Without any pictures, print exactly the lines that run from the start of the data through the line containing "端午节图片标题中国风绿色样式".

(Saved data entries)
______

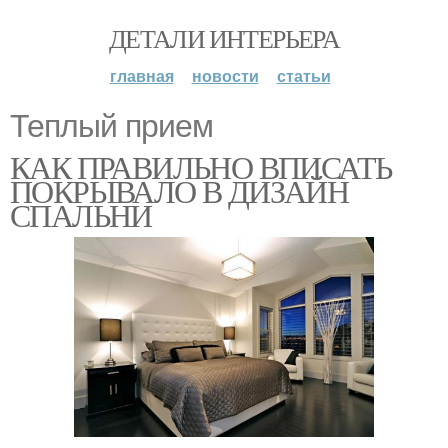
ДЕТАЛИ ИНТЕРЬЕРА
главная
новости
статьи
Теплый прием
КАК ПРАВИЛЬНО ВПИСАТЬ
ПОКРЫВАЛО В ДИЗАЙН
СПАЛЬНИ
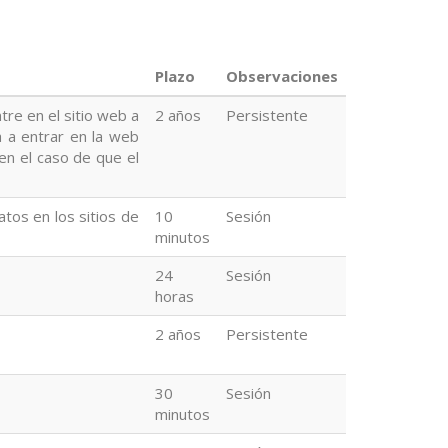
Plazo
Observaciones
tre en el sitio web a
2 años
Persistente
a a entrar en la web
en el caso de que el
datos en los sitios de
10
Sesión
minutos
24
Sesión
horas
2 años
Persistente
30
Sesión
minutos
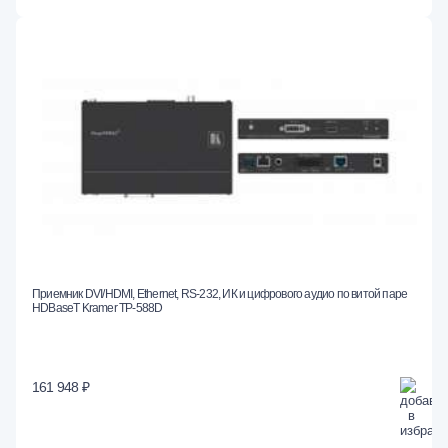
Приемник DVI/HDMI, Ethernet, RS-232, ИК и цифрового аудио по витой паре
HDBaseT Kramer TP-588D
161 948 ₽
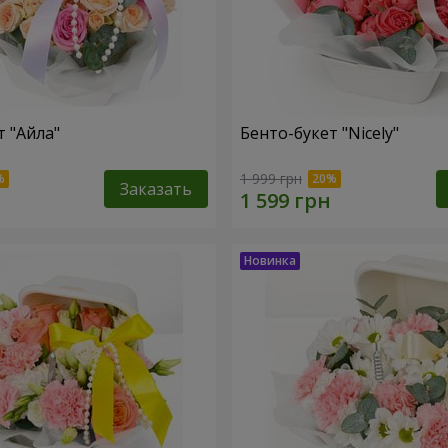
т "Айла"
Бенто-букет "Nicely"
1 999 грн
Заказать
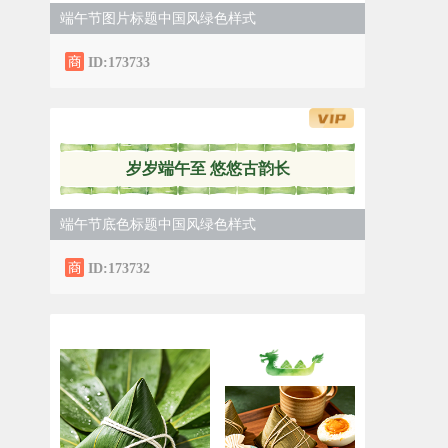
端午节图片标题中国风绿色样式
ID:173733
岁岁端午至 悠悠古韵长
端午节底色标题中国风绿色样式
ID:173732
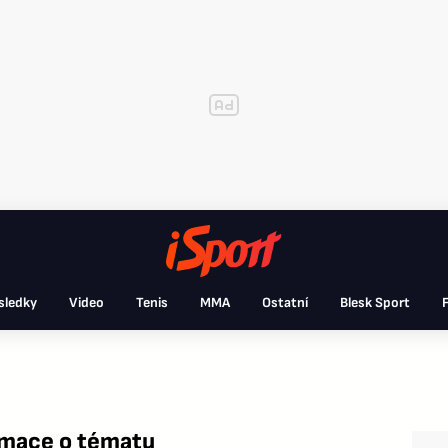
sledky
Video
Tenis
MMA
Ostatní
Blesk Sport
F
rmace o tématu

______

● **FINISHED EXERCISE**
ДЕТАЛИ ИНТЕРЬЕРА
главная
новости
статьи
Теплый прием
КАК ПРАВИЛЬНО ВПИСАТЬ
ПОКРЫВАЛО В ДИЗАЙН
СПАЛЬНИ
Plazo
Observaciones
tre en el sitio web a
2 años
Persistente
a a entrar en la web
en el caso de que el
datos en los sitios de
10
Sesión
minutos
24
Sesión
horas
2 años
Persistente
30
Sesión
minutos
Приемник DVI/HDMI, Ethernet, RS-232, ИК и цифрового аудио по витой паре
HDBaseT Kramer TP-588D
161 948 ₽
т "Айла"
Бенто-букет "Nicely"
1 999 грн
Заказать
端午节图片标题中国风绿色样式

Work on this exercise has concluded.